▶ [Try it]:
Only the lines of the data below from the one with "left ankle: (763, 490)" through the one with "right wrist: (598, 205)" are wanted. Repeat them exactly.

[Saved entries]

--------

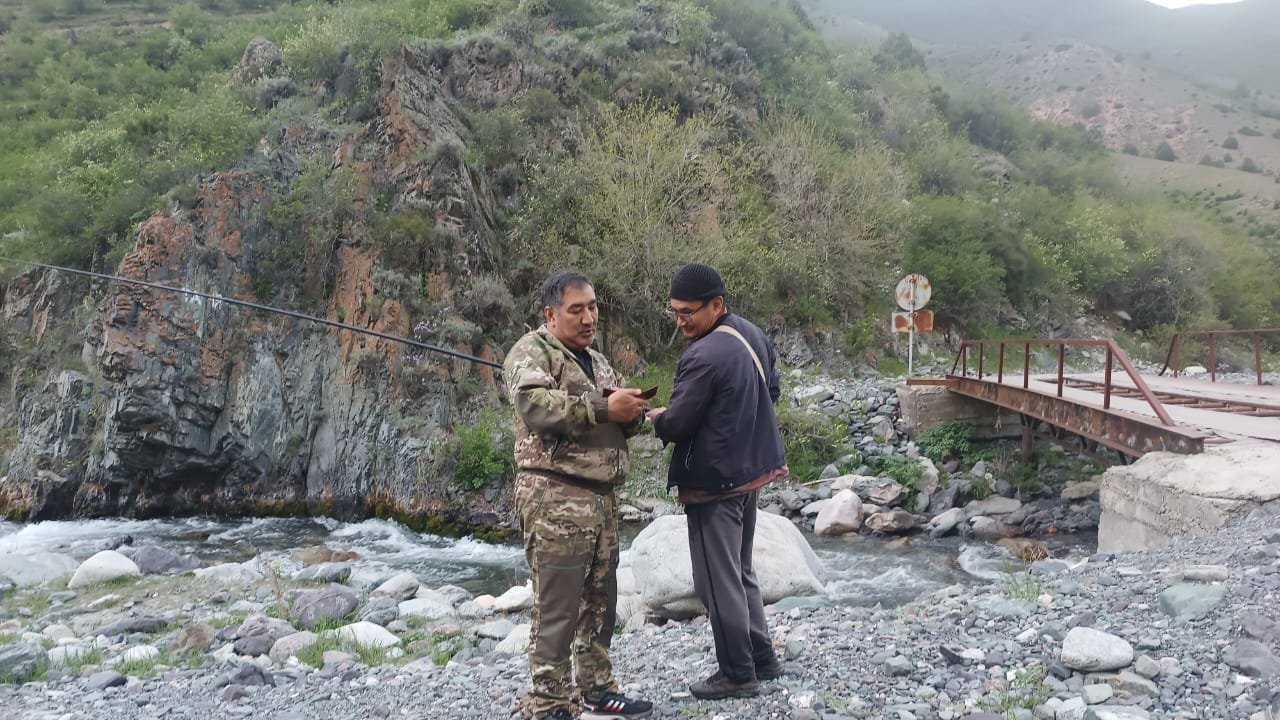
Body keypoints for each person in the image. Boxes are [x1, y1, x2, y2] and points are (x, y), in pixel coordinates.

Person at [503, 270, 655, 720]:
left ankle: (597, 689)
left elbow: (614, 416)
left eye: (593, 307)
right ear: (551, 314)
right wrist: (606, 406)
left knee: (600, 601)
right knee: (557, 606)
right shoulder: (531, 352)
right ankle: (548, 701)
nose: (589, 317)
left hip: (602, 499)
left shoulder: (597, 359)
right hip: (554, 497)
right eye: (577, 309)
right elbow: (534, 406)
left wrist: (631, 412)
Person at [645, 263, 787, 700]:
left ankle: (737, 674)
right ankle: (762, 657)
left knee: (714, 580)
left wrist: (654, 417)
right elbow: (773, 391)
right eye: (675, 312)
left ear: (716, 305)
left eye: (688, 312)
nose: (680, 321)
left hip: (715, 483)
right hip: (751, 473)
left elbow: (678, 424)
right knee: (740, 570)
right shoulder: (751, 334)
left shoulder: (703, 355)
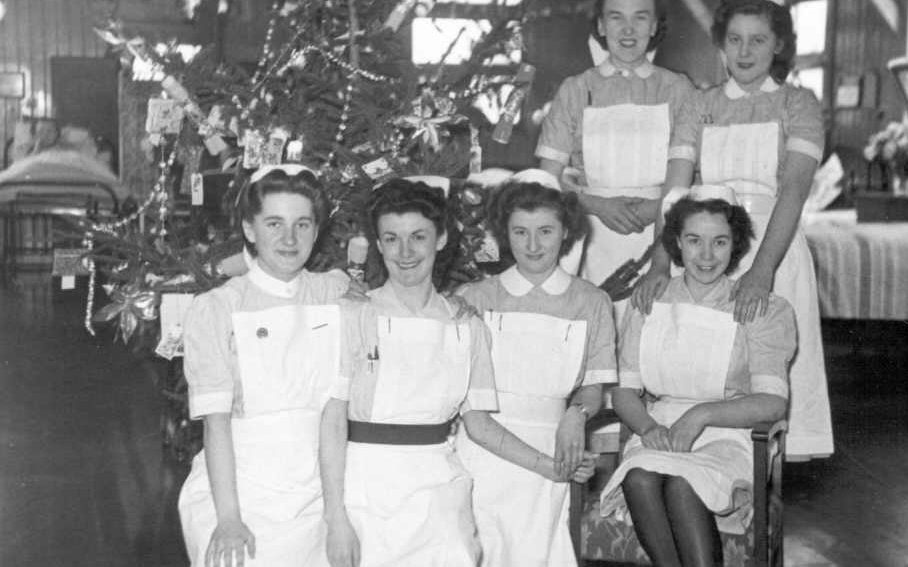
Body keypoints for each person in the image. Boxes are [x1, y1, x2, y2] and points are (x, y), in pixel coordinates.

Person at [321, 178, 589, 567]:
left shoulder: (466, 325)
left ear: (441, 239)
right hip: (367, 493)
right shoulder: (353, 315)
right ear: (378, 245)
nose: (406, 252)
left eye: (418, 237)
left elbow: (479, 425)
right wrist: (335, 519)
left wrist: (549, 467)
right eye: (392, 239)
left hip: (440, 492)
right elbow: (331, 422)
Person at [632, 0, 833, 459]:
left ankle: (763, 490)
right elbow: (676, 193)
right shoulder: (699, 105)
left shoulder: (797, 105)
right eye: (735, 39)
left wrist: (762, 270)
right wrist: (661, 264)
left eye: (758, 40)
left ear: (778, 44)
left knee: (767, 368)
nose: (744, 51)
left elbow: (793, 191)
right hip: (707, 244)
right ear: (720, 43)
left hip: (773, 247)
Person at [601, 187, 795, 566]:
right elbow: (625, 394)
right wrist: (646, 427)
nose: (706, 256)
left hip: (729, 437)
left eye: (719, 242)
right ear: (676, 242)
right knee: (639, 477)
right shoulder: (649, 300)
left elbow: (772, 403)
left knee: (681, 486)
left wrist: (701, 414)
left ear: (736, 244)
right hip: (657, 430)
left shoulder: (759, 306)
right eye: (694, 241)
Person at [178, 164, 351, 567]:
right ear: (250, 230)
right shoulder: (217, 309)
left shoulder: (334, 293)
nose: (289, 239)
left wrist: (336, 514)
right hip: (237, 491)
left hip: (314, 492)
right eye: (274, 223)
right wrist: (229, 519)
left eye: (302, 224)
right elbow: (215, 423)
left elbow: (334, 414)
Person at [455, 169, 615, 567]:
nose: (532, 244)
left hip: (552, 448)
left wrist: (576, 416)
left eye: (545, 230)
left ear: (565, 232)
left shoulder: (591, 301)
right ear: (504, 233)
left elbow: (592, 386)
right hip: (483, 449)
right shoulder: (475, 297)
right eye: (520, 231)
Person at [535, 0, 694, 302]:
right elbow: (548, 180)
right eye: (616, 17)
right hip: (591, 234)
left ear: (654, 25)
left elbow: (683, 178)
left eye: (640, 17)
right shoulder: (575, 90)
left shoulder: (677, 89)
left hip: (663, 235)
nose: (628, 29)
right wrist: (598, 205)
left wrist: (654, 211)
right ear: (601, 25)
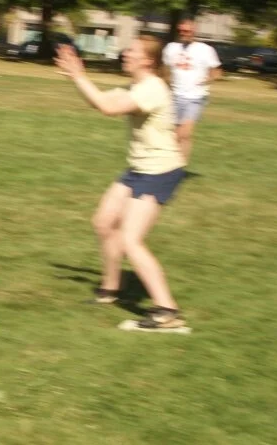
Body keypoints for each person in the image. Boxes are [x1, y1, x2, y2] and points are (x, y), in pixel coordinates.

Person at [54, 37, 190, 333]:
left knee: (131, 239)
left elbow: (108, 109)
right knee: (104, 222)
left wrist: (79, 76)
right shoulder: (135, 87)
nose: (125, 53)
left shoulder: (153, 88)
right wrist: (77, 77)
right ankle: (110, 289)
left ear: (148, 61)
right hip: (138, 169)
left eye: (132, 50)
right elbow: (101, 101)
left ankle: (167, 310)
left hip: (160, 170)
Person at [162, 18, 221, 165]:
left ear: (194, 31)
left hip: (196, 96)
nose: (183, 33)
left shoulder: (205, 49)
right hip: (175, 95)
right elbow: (164, 69)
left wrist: (207, 79)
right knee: (175, 135)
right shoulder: (171, 48)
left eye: (187, 31)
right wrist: (165, 82)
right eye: (181, 31)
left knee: (185, 133)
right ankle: (174, 164)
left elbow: (217, 72)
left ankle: (179, 167)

--------

▶ [Result of this exercise]:
left ankle: (763, 490)
right elbow: (676, 193)
right shoulder: (699, 105)
left shoulder: (797, 105)
right eye: (735, 39)
left wrist: (762, 270)
right wrist: (661, 264)
left eye: (758, 40)
left ear: (778, 44)
left knee: (767, 368)
nose: (744, 51)
left elbow: (793, 191)
right hip: (707, 244)
right ear: (720, 43)
left hip: (773, 247)
Person at [601, 187, 795, 566]:
right elbow: (625, 394)
right wrist: (646, 427)
nose: (706, 256)
left hip: (729, 437)
left eye: (719, 242)
right ear: (676, 242)
right knee: (639, 477)
right shoulder: (649, 300)
left elbow: (772, 403)
left knee: (681, 486)
left wrist: (701, 414)
left ear: (736, 244)
right hip: (657, 430)
left shoulder: (759, 306)
right eye: (694, 241)
Person at [178, 164, 351, 567]:
right ear: (250, 230)
right shoulder: (217, 309)
left shoulder: (334, 293)
nose: (289, 239)
left wrist: (336, 514)
right hip: (237, 491)
left hip: (314, 492)
right eye: (274, 223)
right wrist: (229, 519)
left eye: (302, 224)
right elbow: (215, 423)
left elbow: (334, 414)
Person at [455, 169, 615, 567]:
nose: (532, 244)
left hip: (552, 448)
left wrist: (576, 416)
left eye: (545, 230)
left ear: (565, 232)
left shoulder: (591, 301)
right ear: (504, 233)
left elbow: (592, 386)
right hip: (483, 449)
right shoulder: (475, 297)
right eye: (520, 231)
Person at [535, 0, 694, 302]:
right elbow: (548, 180)
right eye: (616, 17)
right hip: (591, 234)
left ear: (654, 25)
left elbow: (683, 178)
left eye: (640, 17)
right shoulder: (575, 90)
left shoulder: (677, 89)
left hip: (663, 235)
nose: (628, 29)
right wrist: (598, 205)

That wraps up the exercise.